__Data entries__:
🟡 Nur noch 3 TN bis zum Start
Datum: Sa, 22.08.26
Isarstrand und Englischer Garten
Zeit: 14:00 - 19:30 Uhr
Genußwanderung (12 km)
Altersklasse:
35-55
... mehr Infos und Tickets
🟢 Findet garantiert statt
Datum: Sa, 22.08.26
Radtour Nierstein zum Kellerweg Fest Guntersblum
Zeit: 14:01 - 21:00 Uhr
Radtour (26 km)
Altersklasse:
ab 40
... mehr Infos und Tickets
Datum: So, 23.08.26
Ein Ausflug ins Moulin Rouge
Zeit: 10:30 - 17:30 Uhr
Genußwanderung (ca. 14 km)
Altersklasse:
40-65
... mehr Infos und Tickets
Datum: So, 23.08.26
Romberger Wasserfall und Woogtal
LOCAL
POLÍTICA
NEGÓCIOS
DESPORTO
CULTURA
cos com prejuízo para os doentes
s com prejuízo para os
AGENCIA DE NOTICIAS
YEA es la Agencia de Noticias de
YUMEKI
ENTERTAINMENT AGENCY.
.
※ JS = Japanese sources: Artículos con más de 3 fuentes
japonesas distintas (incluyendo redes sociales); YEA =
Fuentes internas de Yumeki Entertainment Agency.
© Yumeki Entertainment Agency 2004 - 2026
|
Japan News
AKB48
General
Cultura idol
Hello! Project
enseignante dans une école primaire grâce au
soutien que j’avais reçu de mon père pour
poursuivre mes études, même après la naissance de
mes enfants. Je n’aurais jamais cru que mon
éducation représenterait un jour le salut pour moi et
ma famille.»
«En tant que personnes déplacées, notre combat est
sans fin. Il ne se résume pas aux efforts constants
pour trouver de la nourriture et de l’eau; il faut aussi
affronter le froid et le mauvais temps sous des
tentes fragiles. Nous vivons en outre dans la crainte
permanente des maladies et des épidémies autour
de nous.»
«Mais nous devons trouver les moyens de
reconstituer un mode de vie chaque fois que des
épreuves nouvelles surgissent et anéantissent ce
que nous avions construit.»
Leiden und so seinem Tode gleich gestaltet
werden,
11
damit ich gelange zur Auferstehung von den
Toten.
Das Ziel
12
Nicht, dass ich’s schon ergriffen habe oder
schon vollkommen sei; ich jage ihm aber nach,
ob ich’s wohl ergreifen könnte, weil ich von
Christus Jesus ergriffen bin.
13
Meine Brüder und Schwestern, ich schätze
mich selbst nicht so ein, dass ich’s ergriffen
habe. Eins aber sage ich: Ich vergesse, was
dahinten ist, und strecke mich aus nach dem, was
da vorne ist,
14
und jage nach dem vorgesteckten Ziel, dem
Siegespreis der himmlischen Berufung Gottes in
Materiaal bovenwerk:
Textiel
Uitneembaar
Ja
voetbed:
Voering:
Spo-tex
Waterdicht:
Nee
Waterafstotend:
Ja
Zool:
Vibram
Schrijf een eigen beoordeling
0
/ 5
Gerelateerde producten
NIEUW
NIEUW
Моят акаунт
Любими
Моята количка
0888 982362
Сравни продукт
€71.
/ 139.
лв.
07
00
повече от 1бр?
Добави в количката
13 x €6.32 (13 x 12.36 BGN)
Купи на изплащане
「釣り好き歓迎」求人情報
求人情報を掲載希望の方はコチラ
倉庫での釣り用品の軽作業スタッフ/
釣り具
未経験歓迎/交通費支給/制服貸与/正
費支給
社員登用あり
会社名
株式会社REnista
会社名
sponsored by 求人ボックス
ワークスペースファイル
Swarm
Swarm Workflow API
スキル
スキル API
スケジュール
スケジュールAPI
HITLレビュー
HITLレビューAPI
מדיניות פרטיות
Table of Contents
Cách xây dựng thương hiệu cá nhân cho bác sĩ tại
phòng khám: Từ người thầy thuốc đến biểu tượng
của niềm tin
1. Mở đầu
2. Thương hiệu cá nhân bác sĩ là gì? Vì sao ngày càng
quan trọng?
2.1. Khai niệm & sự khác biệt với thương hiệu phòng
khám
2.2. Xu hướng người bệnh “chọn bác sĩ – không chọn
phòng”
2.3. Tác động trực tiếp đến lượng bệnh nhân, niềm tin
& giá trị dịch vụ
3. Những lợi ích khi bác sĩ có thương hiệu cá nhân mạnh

__DIRECTIONS FOR THIS TASK__:
For this exercise, transcribe all the records exactly.

__TASK SOLUTION__:
🟡 Nur noch 3 TN bis zum Start
Datum: Sa, 22.08.26
Isarstrand und Englischer Garten
Zeit: 14:00 - 19:30 Uhr
Genußwanderung (12 km)
Altersklasse:
35-55
... mehr Infos und Tickets
🟢 Findet garantiert statt
Datum: Sa, 22.08.26
Radtour Nierstein zum Kellerweg Fest Guntersblum
Zeit: 14:01 - 21:00 Uhr
Radtour (26 km)
Altersklasse:
ab 40
... mehr Infos und Tickets
Datum: So, 23.08.26
Ein Ausflug ins Moulin Rouge
Zeit: 10:30 - 17:30 Uhr
Genußwanderung (ca. 14 km)
Altersklasse:
40-65
... mehr Infos und Tickets
Datum: So, 23.08.26
Romberger Wasserfall und Woogtal
LOCAL
POLÍTICA
NEGÓCIOS
DESPORTO
CULTURA
cos com prejuízo para os doentes
s com prejuízo para os
AGENCIA DE NOTICIAS
YEA es la Agencia de Noticias de
YUMEKI
ENTERTAINMENT AGENCY.
.
※ JS = Japanese sources: Artículos con más de 3 fuentes
japonesas distintas (incluyendo redes sociales); YEA =
Fuentes internas de Yumeki Entertainment Agency.
© Yumeki Entertainment Agency 2004 - 2026
|
Japan News
AKB48
General
Cultura idol
Hello! Project
enseignante dans une école primaire grâce au
soutien que j’avais reçu de mon père pour
poursuivre mes études, même après la naissance de
mes enfants. Je n’aurais jamais cru que mon
éducation représenterait un jour le salut pour moi et
ma famille.»
«En tant que personnes déplacées, notre combat est
sans fin. Il ne se résume pas aux efforts constants
pour trouver de la nourriture et de l’eau; il faut aussi
affronter le froid et le mauvais temps sous des
tentes fragiles. Nous vivons en outre dans la crainte
permanente des maladies et des épidémies autour
de nous.»
«Mais nous devons trouver les moyens de
reconstituer un mode de vie chaque fois que des
épreuves nouvelles surgissent et anéantissent ce
que nous avions construit.»
Leiden und so seinem Tode gleich gestaltet
werden,
11
damit ich gelange zur Auferstehung von den
Toten.
Das Ziel
12
Nicht, dass ich’s schon ergriffen habe oder
schon vollkommen sei; ich jage ihm aber nach,
ob ich’s wohl ergreifen könnte, weil ich von
Christus Jesus ergriffen bin.
13
Meine Brüder und Schwestern, ich schätze
mich selbst nicht so ein, dass ich’s ergriffen
habe. Eins aber sage ich: Ich vergesse, was
dahinten ist, und strecke mich aus nach dem, was
da vorne ist,
14
und jage nach dem vorgesteckten Ziel, dem
Siegespreis der himmlischen Berufung Gottes in
Materiaal bovenwerk:
Textiel
Uitneembaar
Ja
voetbed:
Voering:
Spo-tex
Waterdicht:
Nee
Waterafstotend:
Ja
Zool:
Vibram
Schrijf een eigen beoordeling
0
/ 5
Gerelateerde producten
NIEUW
NIEUW
Моят акаунт
Любими
Моята количка
0888 982362
Сравни продукт
€71.
/ 139.
лв.
07
00
повече от 1бр?
Добави в количката
13 x €6.32 (13 x 12.36 BGN)
Купи на изплащане
「釣り好き歓迎」求人情報
求人情報を掲載希望の方はコチラ
倉庫での釣り用品の軽作業スタッフ/
釣り具
未経験歓迎/交通費支給/制服貸与/正
費支給
社員登用あり
会社名
株式会社REnista
会社名
sponsored by 求人ボックス
ワークスペースファイル
Swarm
Swarm Workflow API
スキル
スキル API
スケジュール
スケジュールAPI
HITLレビュー
HITLレビューAPI
מדיניות פרטיות
Table of Contents
Cách xây dựng thương hiệu cá nhân cho bác sĩ tại
phòng khám: Từ người thầy thuốc đến biểu tượng
của niềm tin
1. Mở đầu
2. Thương hiệu cá nhân bác sĩ là gì? Vì sao ngày càng
quan trọng?
2.1. Khai niệm & sự khác biệt với thương hiệu phòng
khám
2.2. Xu hướng người bệnh “chọn bác sĩ – không chọn
phòng”
2.3. Tác động trực tiếp đến lượng bệnh nhân, niềm tin
& giá trị dịch vụ
3. Những lợi ích khi bác sĩ có thương hiệu cá nhân mạnh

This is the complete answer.